◆ **PROVIDED PASSAGE**:
'''

By Soraya Permatasari and Suryani Omar
The yield on Indonesia’s 8.8 percent sukuk due in April 2014 has climbed 68 basis points to 3.33 percent since reaching a record-low 2.65 percent on Oct. 14, according to the Royal Bank of Scotland Group. It jumped 23 basis points in the fourth quarter. The extra yield for the debt over Malaysia’s 3.928 percent note widened to 37 on Jan. 11, reversing from 17 basis points less on Jan. 5.
Indonesian yields may rise further because inflation will accelerate this year as fuel subsidies are reduced and rice prices increase, according to Jakarta-based PT Mandiri Sekuritas. Moody’s Investors Services placed its rating for Indonesia on review for a possible upgrade in December after raising the ranking to Ba2 in September, two steps below investment grade.
“There are two things that will push inflation up, higher food prices and a government plan to cut fuel subsidies,” Ali Hasanudin, a credit analyst at PT Mandiri Sekuritas, a unit of Indonesia’s largest lender, said in an interview yesterday. “That concern outweighs optimism about a possible rating increase to investment grade this year.”
Bonds ‘Expensive’
The government announced last month it will reduce subsidies in a country that’s a net oil importer. The cost of the commodity climbed 3.4 percent this week to $91.05 per barrel and reached a two-year high of $92.58 on Jan. 3, according to data compiled by Bloomberg. The price of medium-grade rice, climbed 12 percent in the past six months, the data show.
Consumer prices rose 6.96 percent in December from a year earlier, the fastest pace in 20 months, the Central Bureau of Statistics reported on Jan. 3. The yield on Indonesia’s sukuk is a negative 3.63 percent when adjusted for inflation compared with 0.82 percent in Malaysia.
Consumer price increases may average more than 7 percent in 2011, according to Hasanudin. That compares with last year’s average of 5.12 percent, Bloomberg data show. In Malaysia, the average was 1.7 percent in the first 11 months of last year.
Indonesian yields may rise further relative to Malaysia’s because of the country’s lower credit rating, according to Kuala Lumpur-based AmInvestment Management Sdn. Malaysia is rated A3 by Moody’s, five levels higher than Indonesia.

'''

◆ **TASK LIST**:
1 > Can you return, word for word, the part of the Indonesian sukuk article from "Consumer prices rose" up to and including "higher than Indonesia."?
2 > How would you put this sentence from the Indonesian sukuk article into Spanish: "Malaysia is rated A3 by Moody’s, five levels higher than Indonesia."
3 > According to the Indonesian sukuk article, are these statements true? Answer yes or no for each, and quote the words that decide it. (a) Consumer prices rose 6.96 percent in December from a year earlier. (b) Moody's rates Indonesia at investment grade. (c) The price of medium-grade rice climbed 12 percent over the past year.

◆ **MATERIAL SHOWN**:

'''

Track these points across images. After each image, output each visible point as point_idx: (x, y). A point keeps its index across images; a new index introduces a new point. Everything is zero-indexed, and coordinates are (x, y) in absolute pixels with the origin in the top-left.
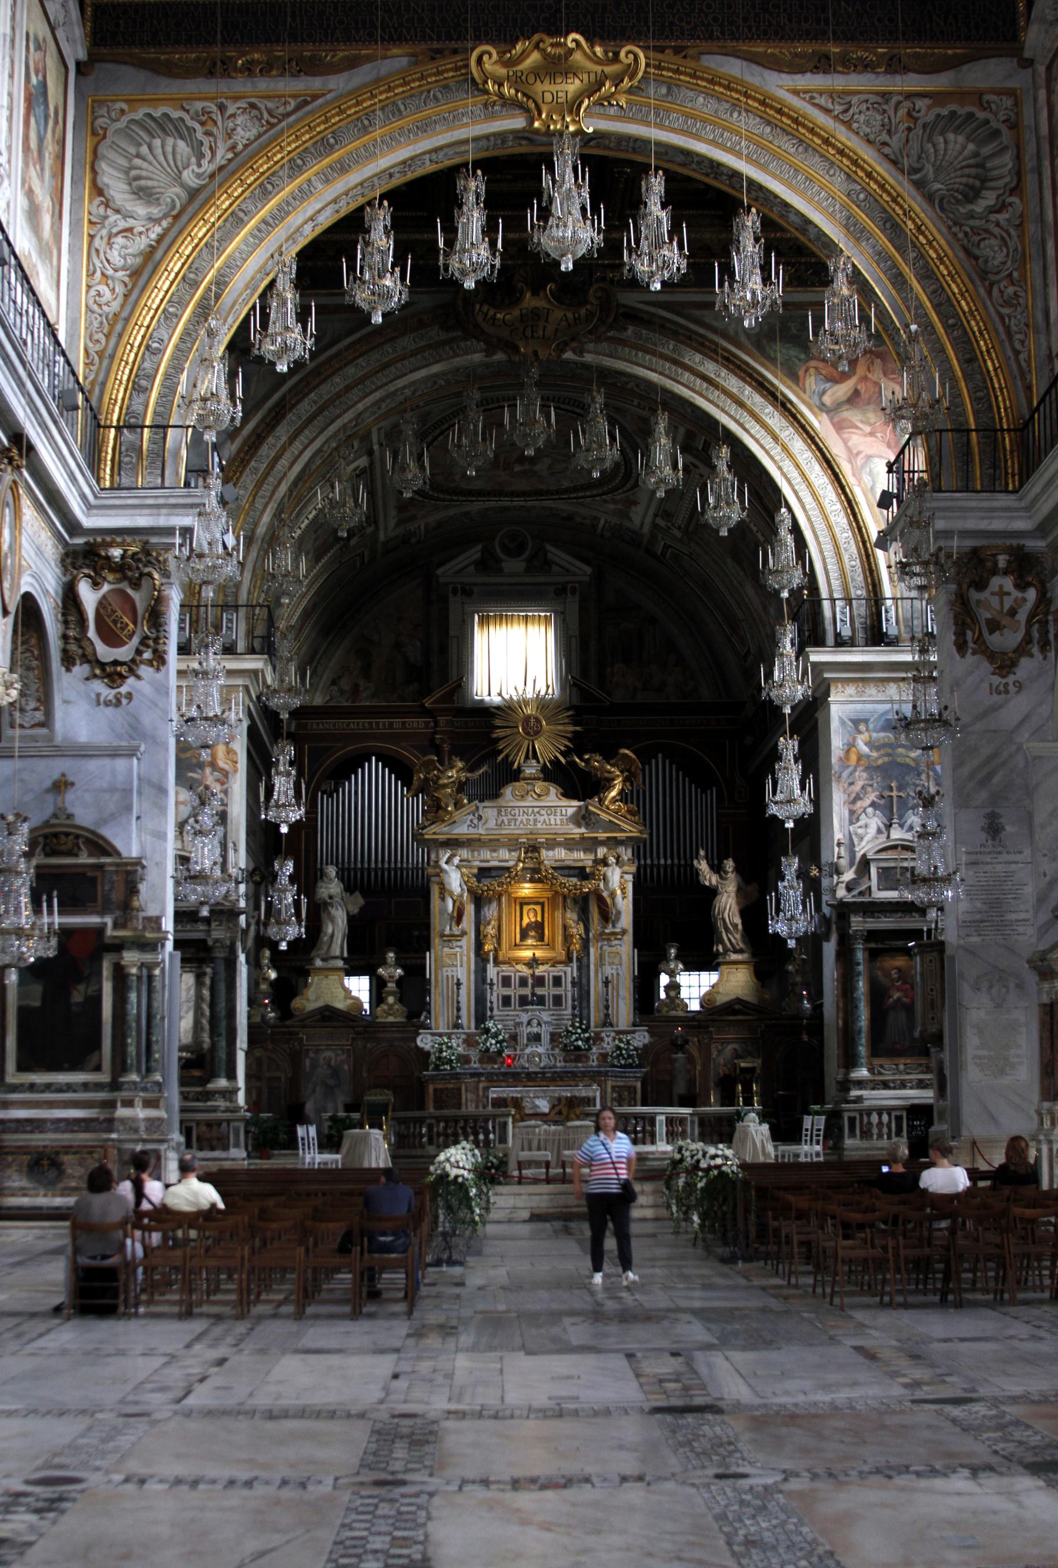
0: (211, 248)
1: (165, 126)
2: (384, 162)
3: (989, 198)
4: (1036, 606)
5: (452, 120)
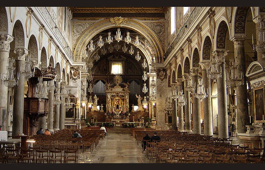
1: (80, 25)
2: (101, 29)
3: (161, 33)
4: (165, 75)
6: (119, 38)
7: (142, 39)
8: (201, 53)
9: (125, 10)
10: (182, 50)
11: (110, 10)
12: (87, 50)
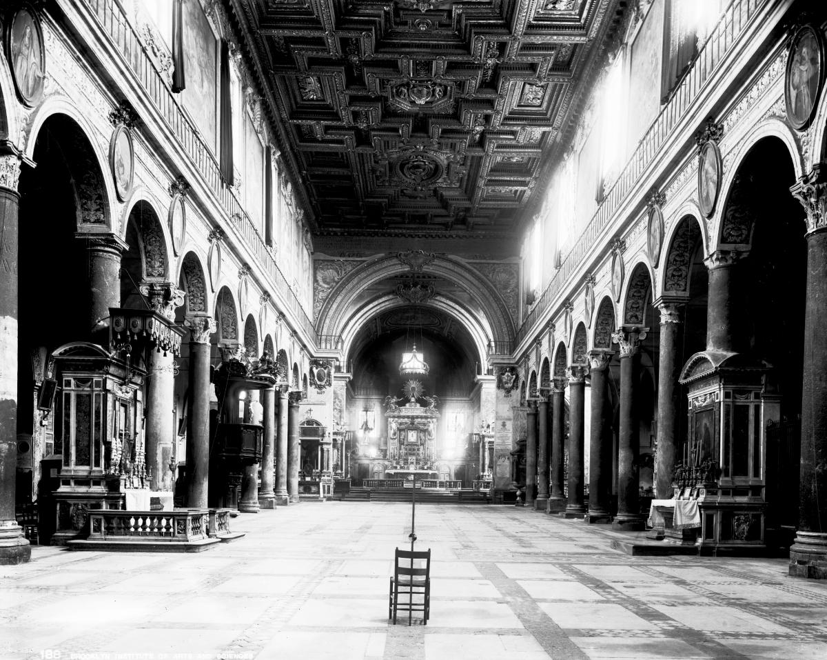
8: (590, 333)
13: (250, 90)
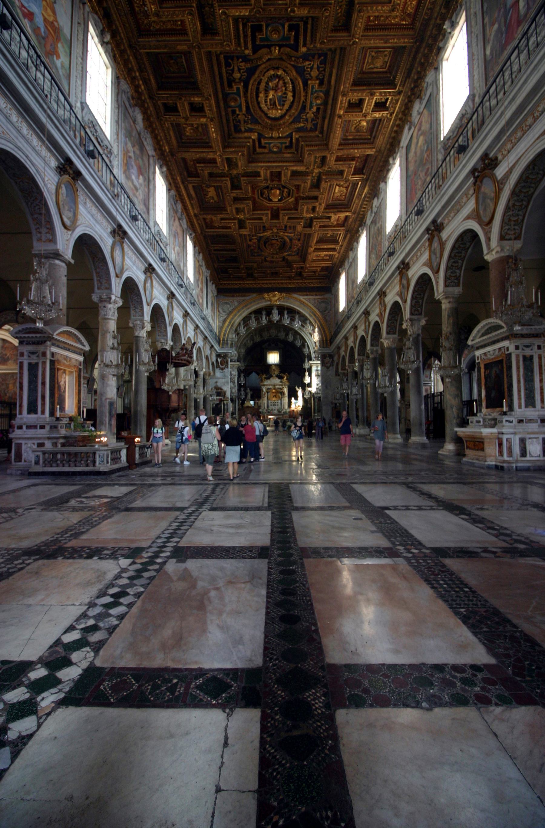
0: (233, 318)
1: (227, 303)
5: (262, 302)
6: (276, 317)
7: (304, 320)
9: (282, 283)
10: (355, 327)
11: (263, 284)
12: (238, 334)
13: (173, 192)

'''

◆ **THE RESULTS**:
1 >
Consumer prices rose 6.96 percent in December from a year earlier, the fastest pace in 20 months, the Central Bureau of Statistics reported on Jan. 3. The yield on Indonesia’s sukuk is a negative 3.63 percent when adjusted for inflation compared with 0.82 percent in Malaysia.
Consumer price increases may average more than 7 percent in 2011, according to Hasanudin. That compares with last year’s average of 5.12 percent, Bloomberg data show. In Malaysia, the average was 1.7 percent in the first 11 months of last year.
Indonesian yields may rise further relative to Malaysia’s because of the country’s lower credit rating, according to Kuala Lumpur-based AmInvestment Management Sdn. Malaysia is rated A3 by Moody’s, five levels higher than Indonesia.

2 > Malasia tiene una calificación de A3 de Moody’s, cinco niveles por encima de Indonesia.

3 >
(a) Yes: "Consumer prices rose 6.96 percent in December from a year earlier"
(b) No: "raising the ranking to Ba2 in September, two steps below investment grade"
(c) No: "climbed 12 percent in the past six months"